MediaPipe 與 Tensorflow Lite 和 PyTorch Mobile 不同，并不是從已有的深度學習庫派生出來的，MediaPipe 專注于計算機視覺和多媒體處理的 ML管道框架，在2019年6月舉行的 CVPR 大會，MeidaPipe 正式開源，版本是v0.5.0，自那以后，谷歌陸續發布了一系列的ML管道示例，MediaPipe 為 Android 、 iOS 等多平臺提供了人臉、物體檢測、動作捕捉等能力，

MediaPipe 圖形庫可以通過 bazel 編譯成供 Androd端使用的 .aar 或者 iOS 的 .ipa

# MediaPipe graph that performs face mesh with TensorFlow Lite on GPU.

# GPU buffer. (GpuBuffer)
input_stream: "input_video"

# Output image with rendered results. (GpuBuffer)
output_stream: "output_video"
# Detected faces. (std::vector<Detection>)
output_stream: "face_detections"

# Throttles the images flowing downstream for flow control. It passes through
# the very first incoming image unaltered, and waits for downstream nodes
# (calculators and subgraphs) in the graph to finish their tasks before it
# passes through another image.

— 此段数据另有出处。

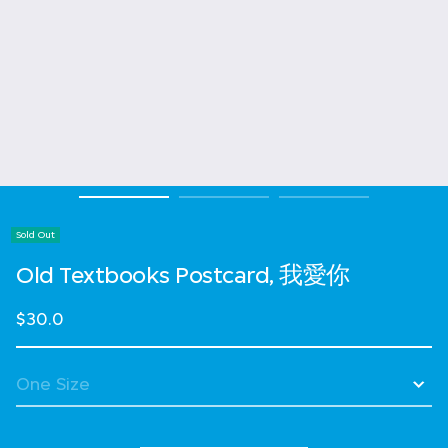
Sold Out
Old Textbooks Postcard, 我愛你
$30.0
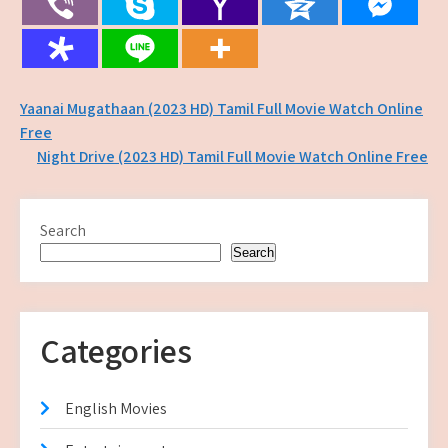
Post
Yaanai Mugathaan (2023 HD) Tamil Full Movie Watch Online
Free
navigation
Night Drive (2023 HD) Tamil Full Movie Watch Online Free
Search
Search
Categories
English Movies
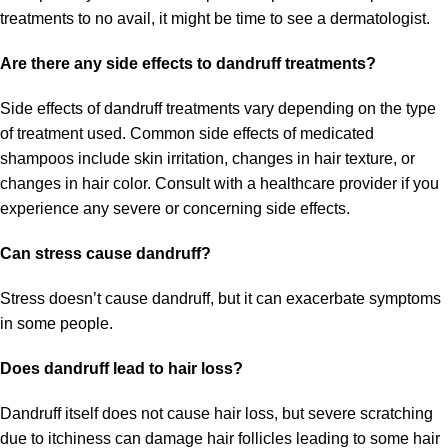
treatments to no avail, it might be time to see a dermatologist.
Are there any side effects to dandruff treatments?
Side effects of dandruff treatments vary depending on the type
of treatment used. Common side effects of medicated
shampoos include skin irritation, changes in hair texture, or
changes in hair color. Consult with a healthcare provider if you
experience any severe or concerning side effects.
Can stress cause dandruff?
Stress doesn’t cause dandruff, but it can exacerbate symptoms
in some people.
Does dandruff lead to hair loss?
Dandruff itself does not cause hair loss, but severe scratching
due to itchiness can damage hair follicles leading to some hair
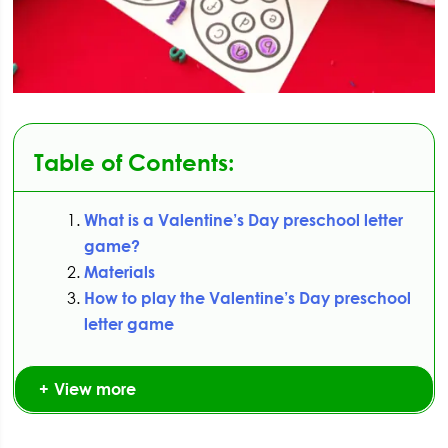
Table of Contents:
What is a Valentine’s Day preschool letter
game?
Materials
How to play the Valentine’s Day preschool
letter game
View more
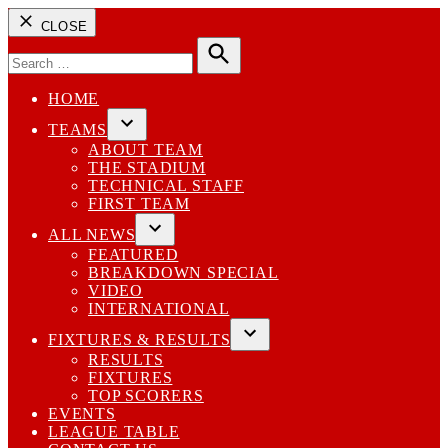
CLOSE
Search
for:
Search
HOME
TEAMS
Open
ABOUT TEAM
dropdown
THE STADIUM
menu
TECHNICAL STAFF
FIRST TEAM
ALL NEWS
Open
FEATURED
dropdown
BREAKDOWN SPECIAL
menu
VIDEO
INTERNATIONAL
FIXTURES & RESULTS
Open
RESULTS
dropdown
FIXTURES
menu
TOP SCORERS
EVENTS
LEAGUE TABLE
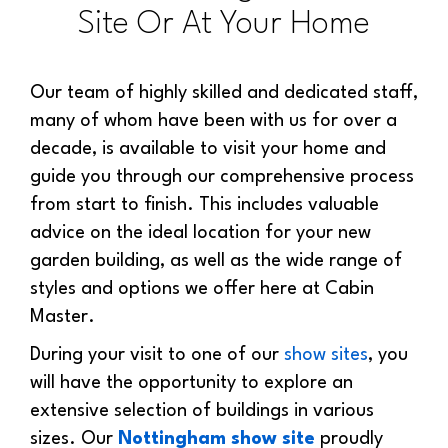
Site Or At Your Home
Our team of highly skilled and dedicated staff,
many of whom have been with us for over a
decade, is available to visit your home and
guide you through our comprehensive process
from start to finish. This includes valuable
advice on the ideal location for your new
garden building, as well as the wide range of
styles and options we offer here at Cabin
Master.
During your visit to one of our
show sites
, you
will have the opportunity to explore an
extensive selection of buildings in various
sizes. Our
Nottingham show site
proudly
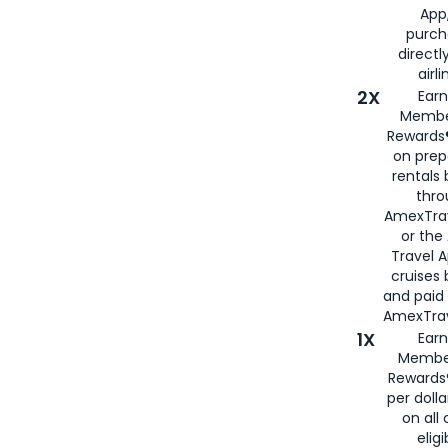
App,
purch
directl
airli
2X
Earn
Membe
Rewards®
on prep
rentals
thro
AmexTra
or the
Travel 
cruises
and paid
AmexTrav
1X
Earn
Membe
Rewards
per doll
on all 
eligi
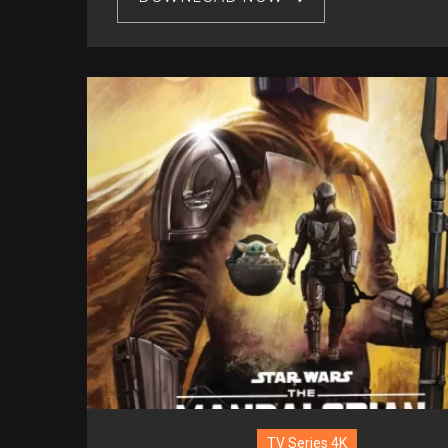
TV Series 4K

All images that come in while waiting are
# dropped, limiting the number of in-flight images in most part of the graph to
# 1. This prevents the downstream nodes from queuing up incoming images and data
# excessively, which leads to increased latency and memory usage, unwanted in
# real-time mobile applications. It also eliminates unnecessarily computation,
# e.g., the output produced by a node may get dropped downstream if the
# subsequent nodes are still busy processing previous inputs.
node {
  calculator: "FlowLimiterCalculator"
  input_stream: "input_video"
  input_stream: "FINISHED:output_video"
  input_stream_info: {
    tag_index: "FINISHED"
    back_edge: true
  }
  output_stream: "throttled_input_video"
}

# Subgraph that detects faces.
node {
  calculator: "FaceDetectionFrontGpu"
  input_stream: "IMAGE:throttled_input_video"
  output_stream: "DETECTIONS:face_detections"
}

# Converts the detections to drawing primitives for annotation overlay.
node {
  calculator: "DetectionsToRenderDataCalculator"
  input_stream: "DETECTIONS:face_detections"
  output_stream: "RENDER_DATA:render_data"
  node_options: {
    [type.googleapis.com/mediapipe.DetectionsToRenderDataCalculatorOptions] {
      thickness: 4.0
      color { r: 255 g: 0 b: 0 }
    }
  }
}

# Draws annotations and overlays them on top of the input images.
node {
  calculator: "AnnotationOverlayCalculator"
  input_stream: "IMAGE_GPU:throttled_input_video"
  input_stream: "render_data"
  output_stream: "IMAGE_GPU:output_video"
}

上面是人臉識別的處理程序，經歷了影像輸入、人臉檢測、特征點繪制等一系列程序，這也正好是 MediaPipe 的特點，不只是簡單的ML推理，而是可以將輸入、前處理、推理、后處理，輸出等一系列流程進行組合編排，

Firebase ML Kit

https://firebase.google.com/docs/ml

Firebase 由 Google 提供支持，基于 Google Mobile Service 的移動開放平臺，為移動開發這提供了 APM、埋點等功能，ML Kit 是 Firebase 功能的面向移動端的機器學習庫，面向 Android/iOS 提供模型的分發、推理、學習、日志收集等能力，目前只支持 Tensorflow Lite 格式的模型，

例如使用 ML Kit 識別圖片中的物體，代碼如下：

private class ObjectDetection : ImageAnalysis.Analyzer {
    val options = FirebaseVisionObjectDetectorOptions.Builder()
        .setDetectorMode(FirebaseVisionObjectDetectorOptions.STREAM_MODE)
        .enableClassification()
        .build()
    val objectDetector = FirebaseVision.getInstance().getOnDeviceObjectDetector(options)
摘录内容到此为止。